Spot market freight volumes reported by the DAT North American Freight Index rose 5.6% from April to May, but fell compared to the same time a year ago.
DAT North American Freight Index rises in May.
Newly released figures show the increase was consistent with seasonal expectations, including freight volume increasing from April to May in eight of the past ten years, for an average increase of 6.3%, compared to this year’s 5.6% uptick. Freight availability rose 19% for vans and 27% for reefers, but declined 7.2% for flatbeds.
Compared to May 2012, when freight reached an all-time high, freight volume declined 13%. The drop was due largely to a 24% decline in load availability for flatbeds. Van freight declined 7.1%, but there was a 3.6% increase in reefer loads.
Spot market rates rose 3.9% for vans in May, reefer rates soared 12%, while flatbed rates lost 0.6%, compared to April. On a year-over-year basis, van rates were unchanged, while reefer rates rose 2.5%. Flatbeds dropped 8.0% from the extremely high rates that accompanied scarce capacity during May 2012.
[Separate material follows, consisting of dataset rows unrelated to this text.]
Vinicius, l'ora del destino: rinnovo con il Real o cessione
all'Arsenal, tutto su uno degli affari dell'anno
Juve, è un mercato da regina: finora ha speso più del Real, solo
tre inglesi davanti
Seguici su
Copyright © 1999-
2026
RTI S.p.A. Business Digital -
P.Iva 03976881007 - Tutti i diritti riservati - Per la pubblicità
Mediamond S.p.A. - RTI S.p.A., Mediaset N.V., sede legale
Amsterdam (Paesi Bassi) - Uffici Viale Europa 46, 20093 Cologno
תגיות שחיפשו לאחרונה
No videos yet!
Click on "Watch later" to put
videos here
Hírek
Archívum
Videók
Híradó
The state with the most load board activity during May was Texas followed by Illinois, with both described as having a good ratio of outbound to inbound loads. Georgia was ranked third, with the ratio rated as excellent. It was followed by Ohio and Pennsylvania, with the outbound to inbound load ratios rated as poor, despite having the fourth and fifth greatest load volumes.
Rounding out he top 10 for load volumes are Indiana, California, Florida, North Carolina and Tennessee, all rated great or excellent for outbound to inbound load ratios.
DAT says looking ahead to July, there is an unusually favorable ratio of outbound loads in Texas, which also consistently offers the highest volume of available freight. Outbound loads should also continue to be plentiful in the Southeastern U.S., particularly Georgia, North Carolina, Tennessee and Alabama.
The monthly DAT North American Freight Index reflects spot market freight availability on the DAT network of load boards in the United States and Canada.